His mind turned to the problem of PC Willie Lament. He would not have minded at all having a helper. All policemen, however crime-free the area they lived in, were landed with a lot of paperwork. Hamish regarded the police station as his home, his own home, and he wished he could manage to get Willie to live somewhere else in the village. As he ambled back again in the direction of the police station, he saw that his dog, Towser, was once more tied up in the garden. Poor Towser was always being banished outside these days, thought Hamish. Willie must be scrubbing the floors…again. He decided to go up to Tommel Castle Hotel where his friend, Priscilla Halburton-Smythe, was working in the hotel gift shop.

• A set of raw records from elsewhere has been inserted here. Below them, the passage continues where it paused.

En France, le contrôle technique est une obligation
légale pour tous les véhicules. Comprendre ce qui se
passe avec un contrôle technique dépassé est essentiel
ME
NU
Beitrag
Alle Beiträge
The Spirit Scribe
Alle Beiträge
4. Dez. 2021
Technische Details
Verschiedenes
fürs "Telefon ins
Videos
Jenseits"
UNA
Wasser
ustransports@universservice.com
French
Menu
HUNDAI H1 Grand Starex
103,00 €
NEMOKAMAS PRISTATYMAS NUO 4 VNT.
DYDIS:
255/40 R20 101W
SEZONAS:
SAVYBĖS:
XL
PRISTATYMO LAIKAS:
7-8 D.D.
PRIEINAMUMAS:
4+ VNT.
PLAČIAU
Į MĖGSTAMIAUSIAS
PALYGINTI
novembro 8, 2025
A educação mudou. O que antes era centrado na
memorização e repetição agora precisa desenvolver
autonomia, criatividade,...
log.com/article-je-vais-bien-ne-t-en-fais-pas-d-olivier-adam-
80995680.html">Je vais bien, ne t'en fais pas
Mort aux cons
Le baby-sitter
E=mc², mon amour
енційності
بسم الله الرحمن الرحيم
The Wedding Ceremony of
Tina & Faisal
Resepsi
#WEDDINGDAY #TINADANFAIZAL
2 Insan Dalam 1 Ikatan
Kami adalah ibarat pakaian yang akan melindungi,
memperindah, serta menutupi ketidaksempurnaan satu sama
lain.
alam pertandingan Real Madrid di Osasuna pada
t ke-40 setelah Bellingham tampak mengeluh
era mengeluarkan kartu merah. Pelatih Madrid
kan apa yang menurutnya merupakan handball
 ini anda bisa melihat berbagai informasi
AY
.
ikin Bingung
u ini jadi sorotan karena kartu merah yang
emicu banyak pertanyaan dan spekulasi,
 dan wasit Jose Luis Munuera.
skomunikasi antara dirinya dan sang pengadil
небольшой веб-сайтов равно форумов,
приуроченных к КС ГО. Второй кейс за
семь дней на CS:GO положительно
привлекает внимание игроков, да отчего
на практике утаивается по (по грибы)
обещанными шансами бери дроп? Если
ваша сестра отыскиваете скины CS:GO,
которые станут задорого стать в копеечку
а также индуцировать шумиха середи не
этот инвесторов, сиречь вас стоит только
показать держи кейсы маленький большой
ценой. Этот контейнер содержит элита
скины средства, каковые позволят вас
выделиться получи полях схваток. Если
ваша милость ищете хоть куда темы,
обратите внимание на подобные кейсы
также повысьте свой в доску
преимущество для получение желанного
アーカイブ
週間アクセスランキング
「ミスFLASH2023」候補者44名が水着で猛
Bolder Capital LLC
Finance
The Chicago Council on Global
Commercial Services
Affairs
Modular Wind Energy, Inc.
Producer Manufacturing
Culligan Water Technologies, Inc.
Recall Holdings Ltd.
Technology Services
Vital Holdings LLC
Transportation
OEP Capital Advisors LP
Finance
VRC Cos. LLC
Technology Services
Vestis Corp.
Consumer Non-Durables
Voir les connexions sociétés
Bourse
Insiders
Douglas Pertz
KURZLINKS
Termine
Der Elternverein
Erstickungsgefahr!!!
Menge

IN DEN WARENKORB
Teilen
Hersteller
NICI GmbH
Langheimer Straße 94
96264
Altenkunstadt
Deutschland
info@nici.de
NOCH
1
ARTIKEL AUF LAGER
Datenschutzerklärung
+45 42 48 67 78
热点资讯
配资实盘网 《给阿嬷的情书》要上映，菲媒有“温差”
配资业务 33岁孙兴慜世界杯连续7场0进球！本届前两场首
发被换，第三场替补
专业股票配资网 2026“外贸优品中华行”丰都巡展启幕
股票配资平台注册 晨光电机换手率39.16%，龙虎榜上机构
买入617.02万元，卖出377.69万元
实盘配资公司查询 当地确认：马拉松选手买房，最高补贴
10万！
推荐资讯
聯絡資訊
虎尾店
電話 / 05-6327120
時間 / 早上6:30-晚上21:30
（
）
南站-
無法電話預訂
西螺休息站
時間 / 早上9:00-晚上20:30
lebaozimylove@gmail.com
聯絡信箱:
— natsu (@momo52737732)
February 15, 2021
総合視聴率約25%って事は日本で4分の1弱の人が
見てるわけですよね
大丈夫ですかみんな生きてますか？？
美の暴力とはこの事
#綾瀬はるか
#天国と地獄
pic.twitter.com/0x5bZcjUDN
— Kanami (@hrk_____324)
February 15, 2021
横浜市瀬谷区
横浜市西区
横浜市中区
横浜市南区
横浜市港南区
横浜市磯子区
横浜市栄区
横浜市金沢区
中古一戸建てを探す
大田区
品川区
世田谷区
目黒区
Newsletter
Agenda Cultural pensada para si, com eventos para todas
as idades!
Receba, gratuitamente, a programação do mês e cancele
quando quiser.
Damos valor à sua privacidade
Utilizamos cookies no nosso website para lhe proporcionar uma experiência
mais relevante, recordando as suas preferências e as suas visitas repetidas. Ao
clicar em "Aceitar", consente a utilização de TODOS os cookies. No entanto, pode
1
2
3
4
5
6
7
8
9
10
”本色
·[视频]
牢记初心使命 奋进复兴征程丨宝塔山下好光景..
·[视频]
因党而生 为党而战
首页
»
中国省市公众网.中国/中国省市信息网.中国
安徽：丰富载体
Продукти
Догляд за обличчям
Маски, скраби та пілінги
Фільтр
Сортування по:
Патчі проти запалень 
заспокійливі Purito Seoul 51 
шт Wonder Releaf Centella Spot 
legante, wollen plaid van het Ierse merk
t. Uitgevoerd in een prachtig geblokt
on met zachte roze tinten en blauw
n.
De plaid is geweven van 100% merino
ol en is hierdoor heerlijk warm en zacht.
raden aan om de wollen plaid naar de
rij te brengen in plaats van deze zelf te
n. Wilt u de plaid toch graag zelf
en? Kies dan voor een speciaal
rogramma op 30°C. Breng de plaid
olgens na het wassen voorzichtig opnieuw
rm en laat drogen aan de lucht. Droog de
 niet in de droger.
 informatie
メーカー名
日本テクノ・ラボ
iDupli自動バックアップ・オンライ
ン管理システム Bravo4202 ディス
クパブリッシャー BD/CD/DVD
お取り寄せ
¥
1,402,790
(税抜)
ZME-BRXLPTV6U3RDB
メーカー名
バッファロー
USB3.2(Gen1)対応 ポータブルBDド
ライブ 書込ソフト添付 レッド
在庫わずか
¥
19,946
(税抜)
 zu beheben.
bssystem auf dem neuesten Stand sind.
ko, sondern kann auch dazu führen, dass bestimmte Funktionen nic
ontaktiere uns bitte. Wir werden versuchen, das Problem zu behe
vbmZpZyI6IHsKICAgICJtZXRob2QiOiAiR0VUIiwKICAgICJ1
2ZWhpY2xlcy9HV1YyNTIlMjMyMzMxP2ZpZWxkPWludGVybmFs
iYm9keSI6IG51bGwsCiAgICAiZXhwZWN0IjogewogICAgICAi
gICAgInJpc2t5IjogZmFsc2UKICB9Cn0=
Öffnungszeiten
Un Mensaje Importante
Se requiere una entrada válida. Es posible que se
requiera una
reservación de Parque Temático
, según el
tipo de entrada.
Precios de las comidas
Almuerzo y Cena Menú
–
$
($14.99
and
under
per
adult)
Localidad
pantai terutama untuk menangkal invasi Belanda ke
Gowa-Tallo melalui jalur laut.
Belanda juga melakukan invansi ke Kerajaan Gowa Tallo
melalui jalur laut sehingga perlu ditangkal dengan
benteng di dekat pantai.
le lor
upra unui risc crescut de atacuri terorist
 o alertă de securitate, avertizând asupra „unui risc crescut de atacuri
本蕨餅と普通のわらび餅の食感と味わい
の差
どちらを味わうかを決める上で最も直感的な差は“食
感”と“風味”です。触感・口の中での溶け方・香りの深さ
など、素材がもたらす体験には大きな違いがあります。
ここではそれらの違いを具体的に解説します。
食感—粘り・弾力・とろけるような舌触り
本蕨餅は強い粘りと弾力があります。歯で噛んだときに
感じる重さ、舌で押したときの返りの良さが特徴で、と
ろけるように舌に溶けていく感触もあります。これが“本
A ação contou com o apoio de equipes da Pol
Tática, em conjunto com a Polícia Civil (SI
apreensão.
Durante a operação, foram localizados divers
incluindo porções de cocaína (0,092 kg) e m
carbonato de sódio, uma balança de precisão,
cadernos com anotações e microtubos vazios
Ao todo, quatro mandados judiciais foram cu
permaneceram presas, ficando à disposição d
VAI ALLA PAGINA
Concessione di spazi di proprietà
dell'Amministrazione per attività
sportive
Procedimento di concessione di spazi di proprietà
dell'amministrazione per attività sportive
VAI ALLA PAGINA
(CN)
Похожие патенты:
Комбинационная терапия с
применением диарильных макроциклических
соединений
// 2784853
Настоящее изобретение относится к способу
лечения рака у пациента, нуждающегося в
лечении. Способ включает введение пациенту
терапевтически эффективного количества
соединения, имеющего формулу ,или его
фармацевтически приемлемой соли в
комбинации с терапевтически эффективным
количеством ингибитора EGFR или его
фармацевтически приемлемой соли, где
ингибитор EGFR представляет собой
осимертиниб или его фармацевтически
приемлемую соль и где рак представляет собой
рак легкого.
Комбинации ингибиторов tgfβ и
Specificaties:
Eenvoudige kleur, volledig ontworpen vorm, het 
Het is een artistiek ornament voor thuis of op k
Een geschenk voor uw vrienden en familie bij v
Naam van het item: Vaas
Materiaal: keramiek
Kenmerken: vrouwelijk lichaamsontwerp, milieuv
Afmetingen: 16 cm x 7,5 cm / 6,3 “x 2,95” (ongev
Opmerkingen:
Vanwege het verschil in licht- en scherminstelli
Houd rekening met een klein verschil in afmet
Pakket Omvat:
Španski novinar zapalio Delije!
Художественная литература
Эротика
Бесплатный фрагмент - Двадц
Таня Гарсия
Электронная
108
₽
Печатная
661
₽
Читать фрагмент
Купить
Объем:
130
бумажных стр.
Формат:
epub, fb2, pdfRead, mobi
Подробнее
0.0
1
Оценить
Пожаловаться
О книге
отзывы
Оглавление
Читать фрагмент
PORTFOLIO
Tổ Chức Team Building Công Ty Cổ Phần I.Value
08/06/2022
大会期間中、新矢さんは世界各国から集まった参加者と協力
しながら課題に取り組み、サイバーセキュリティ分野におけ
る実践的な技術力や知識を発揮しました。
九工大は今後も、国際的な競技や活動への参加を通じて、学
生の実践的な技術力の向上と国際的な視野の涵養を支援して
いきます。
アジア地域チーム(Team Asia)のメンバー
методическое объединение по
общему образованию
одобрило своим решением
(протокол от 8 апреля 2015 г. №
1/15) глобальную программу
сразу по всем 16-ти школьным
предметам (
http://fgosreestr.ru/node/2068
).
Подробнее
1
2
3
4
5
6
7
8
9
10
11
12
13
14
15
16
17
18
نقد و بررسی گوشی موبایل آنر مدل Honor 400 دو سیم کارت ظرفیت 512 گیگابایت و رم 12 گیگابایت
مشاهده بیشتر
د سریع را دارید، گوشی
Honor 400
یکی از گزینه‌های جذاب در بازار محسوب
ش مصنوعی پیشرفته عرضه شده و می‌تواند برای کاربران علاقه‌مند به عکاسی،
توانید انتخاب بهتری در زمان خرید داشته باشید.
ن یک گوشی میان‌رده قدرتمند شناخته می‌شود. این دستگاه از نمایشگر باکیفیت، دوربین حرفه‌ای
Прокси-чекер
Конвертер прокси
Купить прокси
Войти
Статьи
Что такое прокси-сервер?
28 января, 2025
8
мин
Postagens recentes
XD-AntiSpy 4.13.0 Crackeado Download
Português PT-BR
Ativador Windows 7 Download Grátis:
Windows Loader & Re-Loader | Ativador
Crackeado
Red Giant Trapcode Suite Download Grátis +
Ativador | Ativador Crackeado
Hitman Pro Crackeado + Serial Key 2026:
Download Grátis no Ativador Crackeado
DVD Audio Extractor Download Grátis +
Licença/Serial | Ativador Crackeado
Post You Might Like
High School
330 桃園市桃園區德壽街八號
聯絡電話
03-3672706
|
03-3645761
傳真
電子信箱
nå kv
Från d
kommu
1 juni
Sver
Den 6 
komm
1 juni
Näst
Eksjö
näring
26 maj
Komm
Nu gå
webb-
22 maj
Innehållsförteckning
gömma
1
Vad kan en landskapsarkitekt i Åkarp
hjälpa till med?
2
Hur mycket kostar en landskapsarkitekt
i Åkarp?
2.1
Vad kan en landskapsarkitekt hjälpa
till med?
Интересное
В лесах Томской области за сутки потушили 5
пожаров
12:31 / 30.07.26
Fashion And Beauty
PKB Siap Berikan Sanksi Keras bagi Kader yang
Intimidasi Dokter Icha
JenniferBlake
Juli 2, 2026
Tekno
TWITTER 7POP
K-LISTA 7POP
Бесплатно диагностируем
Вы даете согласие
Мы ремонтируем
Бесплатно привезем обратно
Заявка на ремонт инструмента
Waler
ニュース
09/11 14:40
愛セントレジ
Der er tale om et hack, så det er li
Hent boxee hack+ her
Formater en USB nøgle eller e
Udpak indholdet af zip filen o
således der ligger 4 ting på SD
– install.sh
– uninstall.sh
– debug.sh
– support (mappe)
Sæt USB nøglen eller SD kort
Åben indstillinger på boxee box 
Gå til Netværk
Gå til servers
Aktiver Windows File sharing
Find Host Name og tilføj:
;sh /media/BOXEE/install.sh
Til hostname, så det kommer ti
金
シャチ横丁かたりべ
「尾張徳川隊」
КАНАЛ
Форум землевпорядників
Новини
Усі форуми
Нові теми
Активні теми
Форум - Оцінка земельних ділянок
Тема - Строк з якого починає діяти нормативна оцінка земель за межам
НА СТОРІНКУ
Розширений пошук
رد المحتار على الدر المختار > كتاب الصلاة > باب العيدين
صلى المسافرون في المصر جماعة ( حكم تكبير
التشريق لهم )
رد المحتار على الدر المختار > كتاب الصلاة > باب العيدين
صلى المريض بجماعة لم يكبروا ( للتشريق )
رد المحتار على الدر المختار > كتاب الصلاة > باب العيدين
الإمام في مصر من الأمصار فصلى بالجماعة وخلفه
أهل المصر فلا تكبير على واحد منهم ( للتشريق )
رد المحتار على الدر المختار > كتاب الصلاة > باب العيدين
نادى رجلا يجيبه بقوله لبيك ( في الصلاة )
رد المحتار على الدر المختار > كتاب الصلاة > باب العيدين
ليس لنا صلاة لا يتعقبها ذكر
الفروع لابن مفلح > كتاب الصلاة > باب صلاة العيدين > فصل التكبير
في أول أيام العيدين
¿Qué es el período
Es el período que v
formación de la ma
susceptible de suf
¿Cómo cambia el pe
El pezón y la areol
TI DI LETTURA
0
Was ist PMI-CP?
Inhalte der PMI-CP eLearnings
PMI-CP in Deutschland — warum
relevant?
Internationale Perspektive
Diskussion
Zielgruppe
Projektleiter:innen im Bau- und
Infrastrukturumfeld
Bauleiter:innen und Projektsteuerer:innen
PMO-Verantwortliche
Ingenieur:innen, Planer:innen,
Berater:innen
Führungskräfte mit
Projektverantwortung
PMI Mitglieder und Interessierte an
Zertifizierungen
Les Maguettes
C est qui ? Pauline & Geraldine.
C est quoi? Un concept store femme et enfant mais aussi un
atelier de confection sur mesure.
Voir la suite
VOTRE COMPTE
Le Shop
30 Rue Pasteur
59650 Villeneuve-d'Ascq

Priscilla’s father, Colonel Halburton-Smythe, had turned his home into a hotel to recoup the vast losses he had made by trusting his money to a charlatan. The hotel had prospered, having excellent shooting and fishing and high enough charges to appeal to the snobbish and the parvenues who thought the colonel’s high-handed manner with his guests was a sign of true breeding, rather than the mixture of arrogance and sheer bloody-mindedness that it, in truth, was.

As he unhitched Towser and led the dog to the police Land Rover, Hamish reflected sadly that having Willie in the police station was like being married to a nag of a wife. Archie Maclean, the fisherman, spent most of his time either in the pub or sitting on the harbour wall to get away from his wife’s perpetual cleaning.

The new gift shop was a pleasant place, full of the very best of Scottish goods: Edinburgh crystal, Caithness glass, silver jewellery, fine woollens, along with a multitude of cheaper goods for the tourist to take home – shortbread, locally made fudge, guidebooks, postcards, souvenir pens and pencils, and stuffed toys.

Priscilla was wearing her new tourist uniform of frilled white shirt and short tartan skirt. Hamish wondered what the tourists made of her, this graceful woman with the smooth blonde hair and the superb figure who looked as if she had stepped out of the pages of Vogue.

She saw Hamish and smiled. “I’ve had a coffee machine put in here. You must have got word of it.”

“I am not mooching,” said Hamish, who nearly always was. “But I will have the coffee, nonetheless.”

“What brings you here, Sergeant?” asked Priscilla as she poured two mugs of coffee. She never tired of calling him Sergeant these days, he reflected. He knew she took his promotion as a sign that he had finally come to his senses and decided to be ambitious.